What to do if you have possibly been in contact with an infected individual? In addition to the above:

  1. If you were within 6 feet of a confirmed case for at least 10 minutes, you should self-quarantine for 14 days regardless of whether or not you are experiencing any symptoms.
  2. If you have not been in contact with a confirmed case, but have been in an area where multiple infections have been documented (just coming back from a cruise, returning from Europe, etc.), and ARE experiencing symptoms, you should self-quarantine for 14 days. You should also notify your local health department regarding your circumstances. If you DO NOT have symptoms, health departments don’t currently recommend self-quarantine. However, avoiding physical contact, keeping a 6-foot distance from others and, if available, wearing a face mask (all for 14 days after potential exposure) would make sense to help from inadvertently spreading the virus.

Finally, for more information and updates on the coronavirus pandemic, here is the link to the most trustworthy website: Center for Disease Control and Prevention (CDC).  Please check it regularly.
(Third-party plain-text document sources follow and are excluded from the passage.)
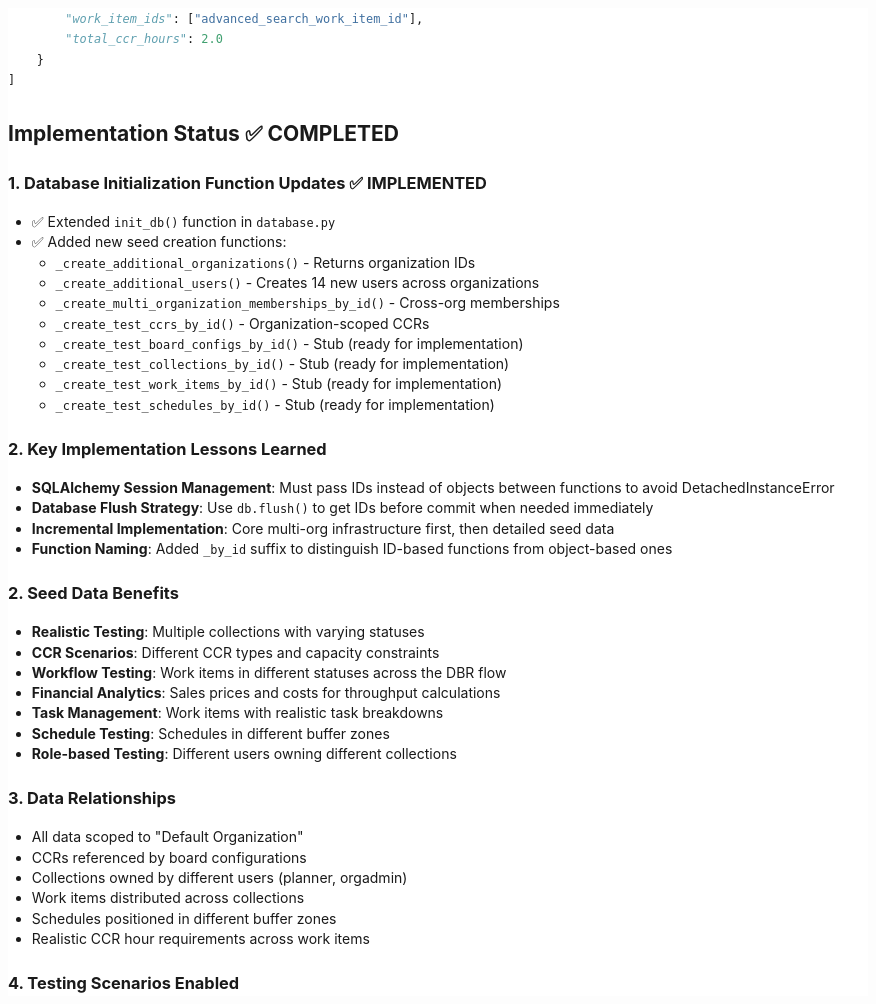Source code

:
 ```python
        "work_item_ids": ["advanced_search_work_item_id"],
        "total_ccr_hours": 2.0
    }
]
```

## Implementation Status ✅ COMPLETED

### 1. Database Initialization Function Updates ✅ IMPLEMENTED

- ✅ Extended `init_db()` function in `database.py`
- ✅ Added new seed creation functions:
  - `_create_additional_organizations()` - Returns organization IDs
  - `_create_additional_users()` - Creates 14 new users across organizations
  - `_create_multi_organization_memberships_by_id()` - Cross-org memberships
  - `_create_test_ccrs_by_id()` - Organization-scoped CCRs
  - `_create_test_board_configs_by_id()` - Stub (ready for implementation)
  - `_create_test_collections_by_id()` - Stub (ready for implementation)
  - `_create_test_work_items_by_id()` - Stub (ready for implementation)
  - `_create_test_schedules_by_id()` - Stub (ready for implementation)

### 2. Key Implementation Lessons Learned

- **SQLAlchemy Session Management**: Must pass IDs instead of objects between functions to avoid DetachedInstanceError
- **Database Flush Strategy**: Use `db.flush()` to get IDs before commit when needed immediately
- **Incremental Implementation**: Core multi-org infrastructure first, then detailed seed data
- **Function Naming**: Added `_by_id` suffix to distinguish ID-based functions from object-based ones

### 2. Seed Data Benefits

- **Realistic Testing**: Multiple collections with varying statuses
- **CCR Scenarios**: Different CCR types and capacity constraints
- **Workflow Testing**: Work items in different statuses across the DBR flow
- **Financial Analytics**: Sales prices and costs for throughput calculations
- **Task Management**: Work items with realistic task breakdowns
- **Schedule Testing**: Schedules in different buffer zones
- **Role-based Testing**: Different users owning different collections

### 3. Data Relationships

- All data scoped to "Default Organization"
- CCRs referenced by board configurations
- Collections owned by different users (planner, orgadmin)
- Work items distributed across collections
- Schedules positioned in different buffer zones
- Realistic CCR hour requirements across work items

### 4. Testing Scenarios Enabled
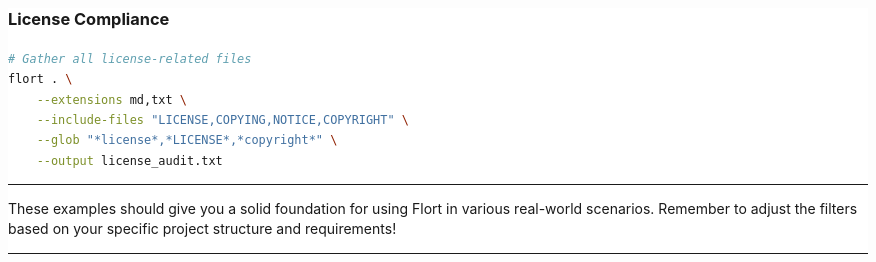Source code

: ### License Compliance

```bash
# Gather all license-related files
flort . \
    --extensions md,txt \
    --include-files "LICENSE,COPYING,NOTICE,COPYRIGHT" \
    --glob "*license*,*LICENSE*,*copyright*" \
    --output license_audit.txt
```

---

These examples should give you a solid foundation for using Flort in various real-world scenarios. Remember to adjust the filters based on your specific project structure and requirements!

---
These are all pieces of advice I have provided to my friends, family and everyone at Step One Foods.  I hope you find them useful.   For my part, I have stocked up on basic supplies and have asked my college-aged children to come home.

Step One Foods is continuing to ship our products to ensure people have what they need throughout the outbreak and beyond.  As always, we are taking the utmost care to ensure our products and our employees are safe and healthy.